Stored data -
----
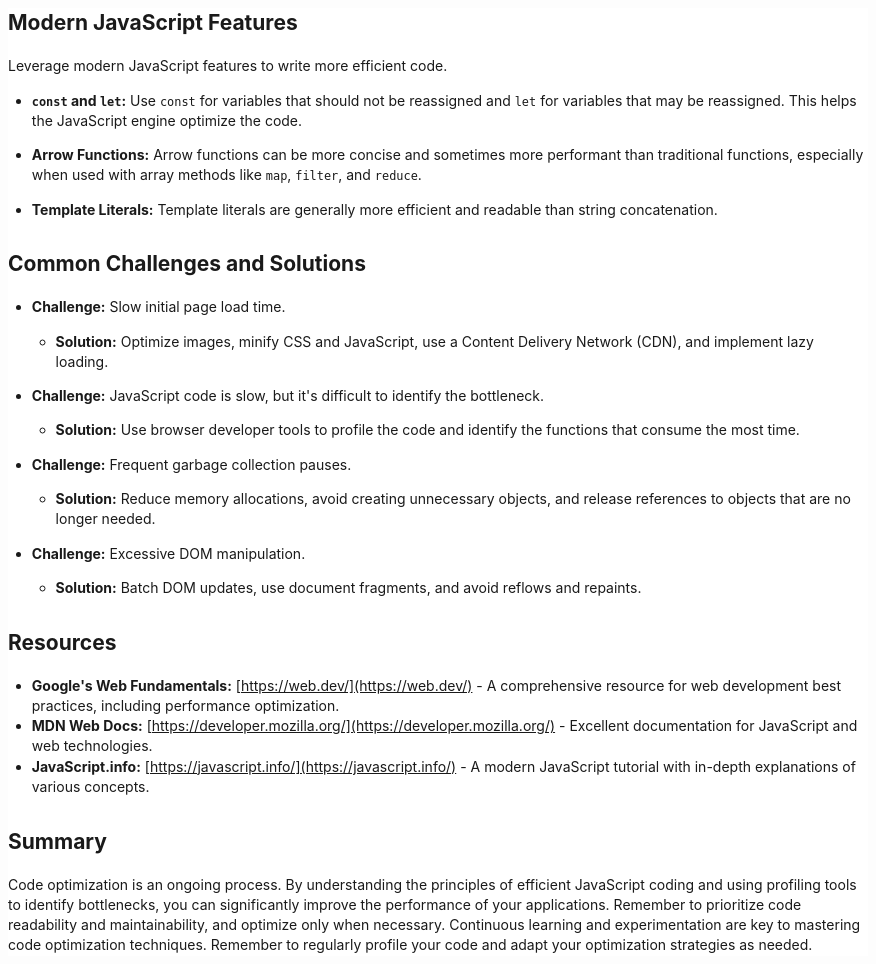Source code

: ## Modern JavaScript Features

Leverage modern JavaScript features to write more efficient code.

*   **`const` and `let`:** Use `const` for variables that should not be reassigned and `let` for variables that may be reassigned. This helps the JavaScript engine optimize the code.

*   **Arrow Functions:** Arrow functions can be more concise and sometimes more performant than traditional functions, especially when used with array methods like `map`, `filter`, and `reduce`.

*   **Template Literals:**  Template literals are generally more efficient and readable than string concatenation.

## Common Challenges and Solutions

*   **Challenge:**  Slow initial page load time.
    *   **Solution:**  Optimize images, minify CSS and JavaScript, use a Content Delivery Network (CDN), and implement lazy loading.

*   **Challenge:**  JavaScript code is slow, but it's difficult to identify the bottleneck.
    *   **Solution:**  Use browser developer tools to profile the code and identify the functions that consume the most time.

*   **Challenge:**  Frequent garbage collection pauses.
    *   **Solution:**  Reduce memory allocations, avoid creating unnecessary objects, and release references to objects that are no longer needed.

*   **Challenge:**  Excessive DOM manipulation.
    *   **Solution:**  Batch DOM updates, use document fragments, and avoid reflows and repaints.

## Resources

*   **Google's Web Fundamentals:** [https://web.dev/](https://web.dev/) - A comprehensive resource for web development best practices, including performance optimization.
*   **MDN Web Docs:** [https://developer.mozilla.org/](https://developer.mozilla.org/) - Excellent documentation for JavaScript and web technologies.
*   **JavaScript.info:** [https://javascript.info/](https://javascript.info/) - A modern JavaScript tutorial with in-depth explanations of various concepts.

## Summary

Code optimization is an ongoing process. By understanding the principles of efficient JavaScript coding and using profiling tools to identify bottlenecks, you can significantly improve the performance of your applications. Remember to prioritize code readability and maintainability, and optimize only when necessary. Continuous learning and experimentation are key to mastering code optimization techniques. Remember to regularly profile your code and adapt your optimization strategies as needed.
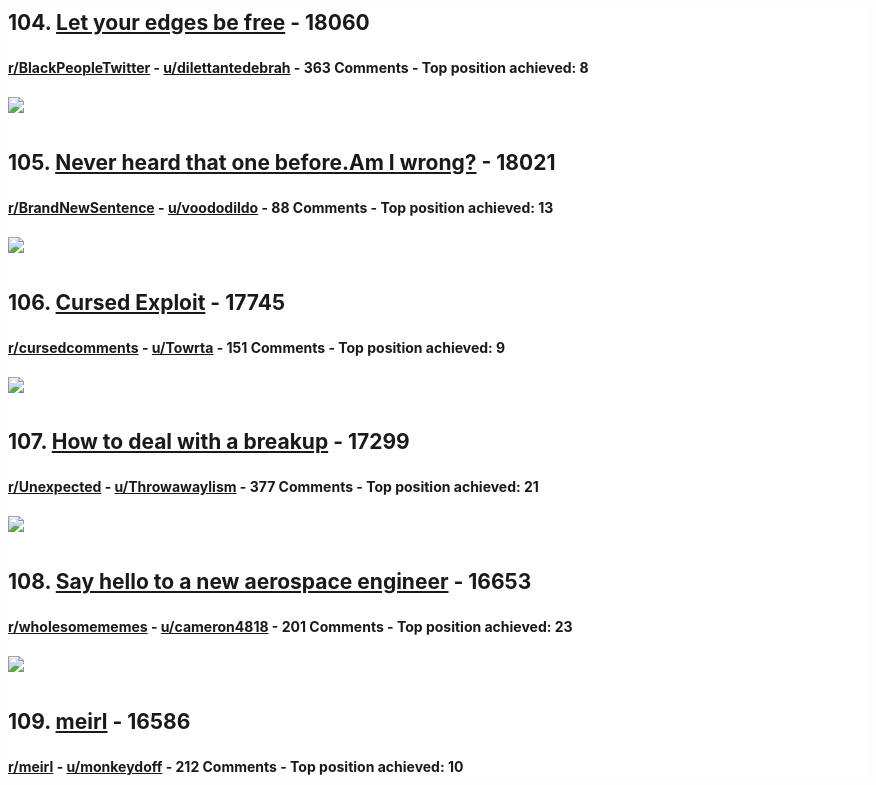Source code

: ## 104. [Let your edges be free](http://reddit.com/r/BlackPeopleTwitter/comments/q4n4gi/let_your_edges_be_free/) - 18060
#### [r/BlackPeopleTwitter](http://reddit.com/r/BlackPeopleTwitter) - [u/dilettantedebrah](http://reddit.com/u/dilettantedebrah) - 363 Comments - Top position achieved: 8

<a href="https://i.redd.it/6o41n4kwwfs71.jpg"><img src="https://a.thumbs.redditmedia.com/iKLEvzudtIgBEi0Nvaf4ADyyQiQEzT94NVNvCi1oHH8.jpg"></img></a>

## 105. [Never heard that one before.Am I wrong?](http://reddit.com/r/BrandNewSentence/comments/q4hzfg/never_heard_that_one_befoream_i_wrong/) - 18021
#### [r/BrandNewSentence](http://reddit.com/r/BrandNewSentence) - [u/voododildo](http://reddit.com/u/voododildo) - 88 Comments - Top position achieved: 13

<a href="https://i.redd.it/doqieaqc9es71.jpg"><img src="https://b.thumbs.redditmedia.com/5-1VstpZCWKfOoLOpf7YSsHZzKnt6Sm0SZl41QlMTmE.jpg"></img></a>

## 106. [Cursed Exploit](http://reddit.com/r/cursedcomments/comments/q4ihak/cursed_exploit/) - 17745
#### [r/cursedcomments](http://reddit.com/r/cursedcomments) - [u/Towrta](http://reddit.com/u/Towrta) - 151 Comments - Top position achieved: 9

<a href="https://i.redd.it/duzzib7eges71.jpg"><img src="https://a.thumbs.redditmedia.com/9ekRtc0e0Vgk3j5vPbV9zgS9KunhIZXNTvoH7C_83q4.jpg"></img></a>

## 107. [How to deal with a breakup](http://reddit.com/r/Unexpected/comments/q4mkhx/how_to_deal_with_a_breakup/) - 17299
#### [r/Unexpected](http://reddit.com/r/Unexpected) - [u/Throwawaylism](http://reddit.com/u/Throwawaylism) - 377 Comments - Top position achieved: 21

<a href="https://v.redd.it/kf7gb8yjrfs71"><img src="https://b.thumbs.redditmedia.com/2R3Kbkah7VJZtG1QaKToToI4-BOf9YOOmVwyqm8BvMg.jpg"></img></a>

## 108. [Say hello to a new aerospace engineer](http://reddit.com/r/wholesomememes/comments/q4phl3/say_hello_to_a_new_aerospace_engineer/) - 16653
#### [r/wholesomememes](http://reddit.com/r/wholesomememes) - [u/cameron4818](http://reddit.com/u/cameron4818) - 201 Comments - Top position achieved: 23

<a href="https://i.redd.it/21o486wuigs71.jpg"><img src="https://b.thumbs.redditmedia.com/a3OT5TpFfLYqMjvXLMYUZ_JqjnUrF4vGL9tTqO1PuHs.jpg"></img></a>

## 109. [meirl](http://reddit.com/r/meirl/comments/q4ge3r/meirl/) - 16586
#### [r/meirl](http://reddit.com/r/meirl) - [u/monkeydoff](http://reddit.com/u/monkeydoff) - 212 Comments - Top position achieved: 10
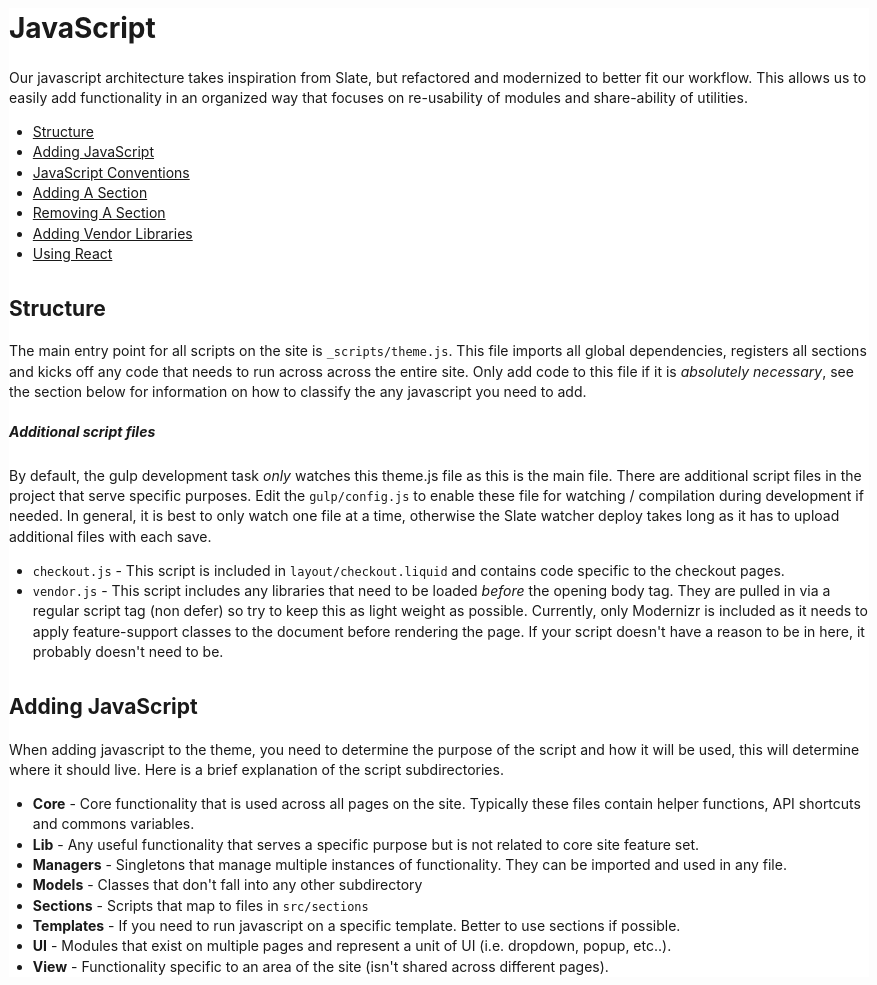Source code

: # JavaScript

Our javascript architecture takes inspiration from Slate, but refactored and modernized to better fit our workflow.  This allows us to easily add functionality in an organized way that focuses on re-usability of modules and share-ability of utilities.

- [Structure](#structure)
- [Adding JavaScript](#adding-javascript)
- [JavaScript Conventions](#javascript-conventions)
- [Adding A Section](#adding-a-section)
- [Removing A Section](#removing-a-section)
- [Adding Vendor Libraries](#adding-vendor-libraries)
- [Using React](#using-react)

## Structure

The main entry point for all scripts on the site is `_scripts/theme.js`.  This file imports all global dependencies, registers all sections and kicks off any code that needs to run across across the entire site.  Only add code to this file if it is _absolutely necessary_, see the section below for information on how to classify the any javascript you need to add.

##### Additional script files

By default, the gulp development task _only_ watches this theme.js file as this is the main file.  There are additional script files in the project that serve specific purposes.  Edit the `gulp/config.js` to enable these file for watching / compilation during development if needed.  In general, it is best to only watch one file at a time, otherwise the Slate watcher deploy takes long as it has to upload additional files with each save.

- `checkout.js` - This script is included in `layout/checkout.liquid` and contains code specific to the checkout pages.
- `vendor.js` - This script includes any libraries that need to be loaded _before_ the opening body tag.  They are pulled in via a regular script tag (non defer) so try to keep this as light weight as possible.  Currently, only Modernizr is included as it needs to apply feature-support classes to the document before rendering the page.  If your script doesn't have a reason to be in here, it probably doesn't need to be.

## Adding JavaScript

When adding javascript to the theme, you need to determine the purpose of the script and how it will be used, this will determine where it should live.  Here is a brief explanation of the script subdirectories.

- __Core__ - Core functionality that is used across all pages on the site.  Typically these files contain helper functions, API shortcuts and commons variables.
- __Lib__ - Any useful functionality that serves a specific purpose but is not related to core site feature set.
- __Managers__ - Singletons that manage multiple instances of functionality.  They can be imported and used in any file.
- __Models__ - Classes that don't fall into any other subdirectory
- __Sections__ - Scripts that map to files in `src/sections`
- __Templates__ - If you need to run javascript on a specific template.  Better to use sections if possible.
- __UI__ - Modules that exist on multiple pages and represent a unit of UI (i.e. dropdown, popup, etc..).
- __View__ - Functionality specific to an area of the site (isn't shared across different pages).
----
Task brief -
Reproduce all of the records above verbatim, leaving out the pictures.

Result of this exercise -
Source code

: ## Modern JavaScript Features

Leverage modern JavaScript features to write more efficient code.

*   **`const` and `let`:** Use `const` for variables that should not be reassigned and `let` for variables that may be reassigned. This helps the JavaScript engine optimize the code.

*   **Arrow Functions:** Arrow functions can be more concise and sometimes more performant than traditional functions, especially when used with array methods like `map`, `filter`, and `reduce`.

*   **Template Literals:**  Template literals are generally more efficient and readable than string concatenation.

## Common Challenges and Solutions

*   **Challenge:**  Slow initial page load time.
    *   **Solution:**  Optimize images, minify CSS and JavaScript, use a Content Delivery Network (CDN), and implement lazy loading.

*   **Challenge:**  JavaScript code is slow, but it's difficult to identify the bottleneck.
    *   **Solution:**  Use browser developer tools to profile the code and identify the functions that consume the most time.

*   **Challenge:**  Frequent garbage collection pauses.
    *   **Solution:**  Reduce memory allocations, avoid creating unnecessary objects, and release references to objects that are no longer needed.

*   **Challenge:**  Excessive DOM manipulation.
    *   **Solution:**  Batch DOM updates, use document fragments, and avoid reflows and repaints.

## Resources

*   **Google's Web Fundamentals:** [https://web.dev/](https://web.dev/) - A comprehensive resource for web development best practices, including performance optimization.
*   **MDN Web Docs:** [https://developer.mozilla.org/](https://developer.mozilla.org/) - Excellent documentation for JavaScript and web technologies.
*   **JavaScript.info:** [https://javascript.info/](https://javascript.info/) - A modern JavaScript tutorial with in-depth explanations of various concepts.

## Summary

Code optimization is an ongoing process. By understanding the principles of efficient JavaScript coding and using profiling tools to identify bottlenecks, you can significantly improve the performance of your applications. Remember to prioritize code readability and maintainability, and optimize only when necessary. Continuous learning and experimentation are key to mastering code optimization techniques. Remember to regularly profile your code and adapt your optimization strategies as needed.
Source code

: ## 104. [Let your edges be free](http://reddit.com/r/BlackPeopleTwitter/comments/q4n4gi/let_your_edges_be_free/) - 18060
#### [r/BlackPeopleTwitter](http://reddit.com/r/BlackPeopleTwitter) - [u/dilettantedebrah](http://reddit.com/u/dilettantedebrah) - 363 Comments - Top position achieved: 8

<a href="https://i.redd.it/6o41n4kwwfs71.jpg"><img src="https://a.thumbs.redditmedia.com/iKLEvzudtIgBEi0Nvaf4ADyyQiQEzT94NVNvCi1oHH8.jpg"></img></a>

## 105. [Never heard that one before.Am I wrong?](http://reddit.com/r/BrandNewSentence/comments/q4hzfg/never_heard_that_one_befoream_i_wrong/) - 18021
#### [r/BrandNewSentence](http://reddit.com/r/BrandNewSentence) - [u/voododildo](http://reddit.com/u/voododildo) - 88 Comments - Top position achieved: 13

<a href="https://i.redd.it/doqieaqc9es71.jpg"><img src="https://b.thumbs.redditmedia.com/5-1VstpZCWKfOoLOpf7YSsHZzKnt6Sm0SZl41QlMTmE.jpg"></img></a>

## 106. [Cursed Exploit](http://reddit.com/r/cursedcomments/comments/q4ihak/cursed_exploit/) - 17745
#### [r/cursedcomments](http://reddit.com/r/cursedcomments) - [u/Towrta](http://reddit.com/u/Towrta) - 151 Comments - Top position achieved: 9

<a href="https://i.redd.it/duzzib7eges71.jpg"><img src="https://a.thumbs.redditmedia.com/9ekRtc0e0Vgk3j5vPbV9zgS9KunhIZXNTvoH7C_83q4.jpg"></img></a>

## 107. [How to deal with a breakup](http://reddit.com/r/Unexpected/comments/q4mkhx/how_to_deal_with_a_breakup/) - 17299
#### [r/Unexpected](http://reddit.com/r/Unexpected) - [u/Throwawaylism](http://reddit.com/u/Throwawaylism) - 377 Comments - Top position achieved: 21

<a href="https://v.redd.it/kf7gb8yjrfs71"><img src="https://b.thumbs.redditmedia.com/2R3Kbkah7VJZtG1QaKToToI4-BOf9YOOmVwyqm8BvMg.jpg"></img></a>

## 108. [Say hello to a new aerospace engineer](http://reddit.com/r/wholesomememes/comments/q4phl3/say_hello_to_a_new_aerospace_engineer/) - 16653
#### [r/wholesomememes](http://reddit.com/r/wholesomememes) - [u/cameron4818](http://reddit.com/u/cameron4818) - 201 Comments - Top position achieved: 23

<a href="https://i.redd.it/21o486wuigs71.jpg"><img src="https://b.thumbs.redditmedia.com/a3OT5TpFfLYqMjvXLMYUZ_JqjnUrF4vGL9tTqO1PuHs.jpg"></img></a>

## 109. [meirl](http://reddit.com/r/meirl/comments/q4ge3r/meirl/) - 16586
#### [r/meirl](http://reddit.com/r/meirl) - [u/monkeydoff](http://reddit.com/u/monkeydoff) - 212 Comments - Top position achieved: 10
Source code

: # JavaScript

Our javascript architecture takes inspiration from Slate, but refactored and modernized to better fit our workflow.  This allows us to easily add functionality in an organized way that focuses on re-usability of modules and share-ability of utilities.

- [Structure](#structure)
- [Adding JavaScript](#adding-javascript)
- [JavaScript Conventions](#javascript-conventions)
- [Adding A Section](#adding-a-section)
- [Removing A Section](#removing-a-section)
- [Adding Vendor Libraries](#adding-vendor-libraries)
- [Using React](#using-react)

## Structure

The main entry point for all scripts on the site is `_scripts/theme.js`.  This file imports all global dependencies, registers all sections and kicks off any code that needs to run across across the entire site.  Only add code to this file if it is _absolutely necessary_, see the section below for information on how to classify the any javascript you need to add.

##### Additional script files

By default, the gulp development task _only_ watches this theme.js file as this is the main file.  There are additional script files in the project that serve specific purposes.  Edit the `gulp/config.js` to enable these file for watching / compilation during development if needed.  In general, it is best to only watch one file at a time, otherwise the Slate watcher deploy takes long as it has to upload additional files with each save.

- `checkout.js` - This script is included in `layout/checkout.liquid` and contains code specific to the checkout pages.
- `vendor.js` - This script includes any libraries that need to be loaded _before_ the opening body tag.  They are pulled in via a regular script tag (non defer) so try to keep this as light weight as possible.  Currently, only Modernizr is included as it needs to apply feature-support classes to the document before rendering the page.  If your script doesn't have a reason to be in here, it probably doesn't need to be.

## Adding JavaScript

When adding javascript to the theme, you need to determine the purpose of the script and how it will be used, this will determine where it should live.  Here is a brief explanation of the script subdirectories.

- __Core__ - Core functionality that is used across all pages on the site.  Typically these files contain helper functions, API shortcuts and commons variables.
- __Lib__ - Any useful functionality that serves a specific purpose but is not related to core site feature set.
- __Managers__ - Singletons that manage multiple instances of functionality.  They can be imported and used in any file.
- __Models__ - Classes that don't fall into any other subdirectory
- __Sections__ - Scripts that map to files in `src/sections`
- __Templates__ - If you need to run javascript on a specific template.  Better to use sections if possible.
- __UI__ - Modules that exist on multiple pages and represent a unit of UI (i.e. dropdown, popup, etc..).
- __View__ - Functionality specific to an area of the site (isn't shared across different pages).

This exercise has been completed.